**Что нужно сделать:**
[1] Почему, согласно тексту о шаманах, шаманы вписываются в модель, предложенную в статье С. Уэдли?
[2] Выведите отрывок из текста о шаманах, начав со слов «Экстаз, таким образом, действительно, как» и закончив словами «в шаманских посвящениях).» включительно.
[3] Подхватите текст о шаманах и продолжите его после последнего предложения.

**Фрагмент текста:**
--
Развивая эти наблюдения, можно заметить, что шаманы, которые в статье С. Уэдли не рассматриваются, вписываются в предложенную модель, так как они являются как раз теми специалистами, которые одновременно выступают и одержимыми: и жреческие и заклинательные функции они выполняют, вселив в себя своих духов-помощников. Более того, шамана можно определить как лицо, осуществляющее двустороннюю коммуникацию: и "от людей к духам", и "от духов к людям". Коммуникация именно такого типа реализуется и во время экстатического путешествия, позволяющего шаману не только покинуть "этот" мир и достичь "иного", но и найти там определенного духа и вынудить его тем или иным способом на ответную реакцию, от которой ставится в зависимость успех деятельности людей.

 

Экстаз, таким образом, действительно, как на том и настаивает М. Элиаде, оказывается отличительной чертой шамана: только он осуществляет дистанционную коммуникацию, совершая путешествие в мир духов, в то время как другие специалисты (жрец, экзорцист и оракул, одержимый духом) реализуют лишь одну из партий в диалоге. Однако в этом случае придется признать, что и одержимость (как "принятие роли" партнера, см. [Сиикала 1978, с. 56-64]) нельзя считать чем-то чуждым шаманскому комплексу, поскольку само противопоставление "экстаз/одержимость" снимается внутри структуры двусторонней коммуникации... Возможно, именно потому что шаман осуществляет связь и "от людей к духам", и "от духов к людям", он оказывается универсальным медиатором, совмещая в себе черты жреца, лекаря-экзорциста, оракула-прорицателя и даже жертвы, одержимой духами (последнее наиболее четко проявляется в шаманских посвящениях).
--
**Извлечённые данные:**
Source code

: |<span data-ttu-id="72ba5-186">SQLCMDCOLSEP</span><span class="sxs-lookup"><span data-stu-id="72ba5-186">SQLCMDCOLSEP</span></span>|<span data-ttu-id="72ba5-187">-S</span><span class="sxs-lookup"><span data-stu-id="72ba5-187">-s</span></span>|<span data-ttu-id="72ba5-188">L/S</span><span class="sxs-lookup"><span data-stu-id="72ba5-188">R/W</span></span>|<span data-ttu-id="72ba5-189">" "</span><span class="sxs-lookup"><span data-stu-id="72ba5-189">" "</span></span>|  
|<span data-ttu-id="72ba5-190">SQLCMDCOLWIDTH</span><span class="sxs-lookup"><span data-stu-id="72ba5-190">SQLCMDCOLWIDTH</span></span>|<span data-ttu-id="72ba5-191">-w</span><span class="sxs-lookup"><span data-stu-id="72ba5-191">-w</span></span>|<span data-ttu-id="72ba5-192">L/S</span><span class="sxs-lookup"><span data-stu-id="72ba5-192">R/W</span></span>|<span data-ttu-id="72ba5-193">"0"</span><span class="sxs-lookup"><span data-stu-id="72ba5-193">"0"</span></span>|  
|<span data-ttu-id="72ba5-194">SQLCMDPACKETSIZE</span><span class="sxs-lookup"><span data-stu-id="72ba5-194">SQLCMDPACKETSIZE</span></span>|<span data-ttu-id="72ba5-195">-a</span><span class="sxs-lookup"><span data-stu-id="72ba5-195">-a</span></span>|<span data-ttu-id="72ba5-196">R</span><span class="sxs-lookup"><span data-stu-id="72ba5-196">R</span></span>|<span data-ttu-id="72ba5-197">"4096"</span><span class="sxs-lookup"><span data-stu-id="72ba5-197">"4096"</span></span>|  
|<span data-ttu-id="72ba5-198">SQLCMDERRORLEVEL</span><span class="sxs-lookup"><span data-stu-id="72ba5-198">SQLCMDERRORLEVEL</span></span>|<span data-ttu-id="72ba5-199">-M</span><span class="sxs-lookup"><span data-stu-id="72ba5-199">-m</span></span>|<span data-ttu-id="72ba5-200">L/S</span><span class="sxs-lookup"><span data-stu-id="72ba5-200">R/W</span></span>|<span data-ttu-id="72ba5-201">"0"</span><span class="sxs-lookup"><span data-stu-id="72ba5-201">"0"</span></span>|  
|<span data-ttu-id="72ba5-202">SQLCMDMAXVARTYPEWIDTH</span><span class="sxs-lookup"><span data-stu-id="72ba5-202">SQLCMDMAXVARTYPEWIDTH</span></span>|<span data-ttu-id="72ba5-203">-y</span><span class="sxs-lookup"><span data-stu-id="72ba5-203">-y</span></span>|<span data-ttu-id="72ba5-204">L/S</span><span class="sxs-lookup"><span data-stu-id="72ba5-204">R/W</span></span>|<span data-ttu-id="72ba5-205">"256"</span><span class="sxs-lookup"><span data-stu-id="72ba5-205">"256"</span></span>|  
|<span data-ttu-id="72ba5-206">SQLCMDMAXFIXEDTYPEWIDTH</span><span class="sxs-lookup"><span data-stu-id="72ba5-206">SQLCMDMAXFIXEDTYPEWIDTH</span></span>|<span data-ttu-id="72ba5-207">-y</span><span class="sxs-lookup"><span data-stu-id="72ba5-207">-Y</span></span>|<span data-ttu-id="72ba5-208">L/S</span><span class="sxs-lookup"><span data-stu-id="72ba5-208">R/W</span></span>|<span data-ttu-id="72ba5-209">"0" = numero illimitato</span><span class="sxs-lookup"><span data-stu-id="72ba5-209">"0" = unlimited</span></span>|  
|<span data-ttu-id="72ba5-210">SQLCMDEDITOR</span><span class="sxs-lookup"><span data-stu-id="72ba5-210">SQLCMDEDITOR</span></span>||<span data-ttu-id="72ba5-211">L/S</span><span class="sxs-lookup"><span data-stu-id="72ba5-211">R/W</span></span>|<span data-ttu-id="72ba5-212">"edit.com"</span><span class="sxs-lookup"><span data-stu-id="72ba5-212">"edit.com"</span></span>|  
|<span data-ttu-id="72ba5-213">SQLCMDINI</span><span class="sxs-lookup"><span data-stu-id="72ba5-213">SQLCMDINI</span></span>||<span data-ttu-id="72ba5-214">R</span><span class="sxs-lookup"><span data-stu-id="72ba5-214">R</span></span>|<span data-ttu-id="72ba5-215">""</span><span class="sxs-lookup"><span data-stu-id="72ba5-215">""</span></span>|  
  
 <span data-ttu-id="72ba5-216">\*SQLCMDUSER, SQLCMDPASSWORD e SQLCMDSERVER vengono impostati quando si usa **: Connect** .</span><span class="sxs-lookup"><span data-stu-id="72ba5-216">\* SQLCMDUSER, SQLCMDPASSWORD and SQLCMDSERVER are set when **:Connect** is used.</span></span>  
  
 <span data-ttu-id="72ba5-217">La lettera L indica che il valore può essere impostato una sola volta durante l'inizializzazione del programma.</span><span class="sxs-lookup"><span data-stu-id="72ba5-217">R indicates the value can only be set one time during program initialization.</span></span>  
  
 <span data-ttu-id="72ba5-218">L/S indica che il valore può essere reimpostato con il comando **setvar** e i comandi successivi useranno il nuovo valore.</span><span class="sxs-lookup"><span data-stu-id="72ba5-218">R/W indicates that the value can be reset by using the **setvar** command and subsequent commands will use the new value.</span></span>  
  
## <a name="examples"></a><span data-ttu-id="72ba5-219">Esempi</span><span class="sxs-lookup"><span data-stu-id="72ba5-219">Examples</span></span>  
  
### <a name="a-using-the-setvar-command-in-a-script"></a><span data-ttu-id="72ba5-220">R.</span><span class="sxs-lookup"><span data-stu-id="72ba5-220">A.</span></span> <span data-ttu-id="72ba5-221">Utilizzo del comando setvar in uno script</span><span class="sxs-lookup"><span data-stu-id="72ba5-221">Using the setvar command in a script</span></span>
--
**Ответы по заданиям:**
[1] Шаманы и есть те специалисты, которые одновременно выступают одержимыми. И жреческие, и заклинательные функции они выполняют, вселив в себя своих духов-помощников.

[2]
Экстаз, таким образом, действительно, как на том и настаивает М. Элиаде, оказывается отличительной чертой шамана: только он осуществляет дистанционную коммуникацию, совершая путешествие в мир духов, в то время как другие специалисты (жрец, экзорцист и оракул, одержимый духом) реализуют лишь одну из партий в диалоге. Однако в этом случае придется признать, что и одержимость (как "принятие роли" партнера, см. [Сиикала 1978, с. 56-64]) нельзя считать чем-то чуждым шаманскому комплексу, поскольку само противопоставление "экстаз/одержимость" снимается внутри структуры двусторонней коммуникации... Возможно, именно потому что шаман осуществляет связь и "от людей к духам", и "от духов к людям", он оказывается универсальным медиатором, совмещая в себе черты жреца, лекаря-экзорциста, оракула-прорицателя и даже жертвы, одержимой духами (последнее наиболее четко проявляется в шаманских посвящениях).

[3]
Итак, в нашей, ориентированной на письменность культуре (а все мы, в общем-то, принадлежим именно к ней) существует отчетливое представление, что передавать и получать сообщение можно с помощью специальных, часто искусственно созданных устройств, но зато менее отчетливо осознается то воздействие, которое оказывают эти сообщения. В устных культурах, где не проводится строгой границы между визуальными, акустическими, вещными и т.д. средствами кодирования информации, напротив, имеет место острая реакция на прагматическую сторону коммуникативных процессов, на их побуждающий на ответ эффект. Если разделенные во времени и пространстве носители письменной культуры, стремясь преодолеть эти разрывы при помощи изобретения все новых и новых технических средств, зачастую оказываются в ситуации, когда развитие косвенных форм коммуникации препятствует непосредственному общению даже в тех случаях, когда между коммуникантами нет никаких разрывов, то в устных культурах преодоление пространственно-временных разрывов происходит по модели межличностной коммуникации и потому любая, в том числе и не знаковая, реальность воспринимается как реплика, несущая ожидания своего отправителя.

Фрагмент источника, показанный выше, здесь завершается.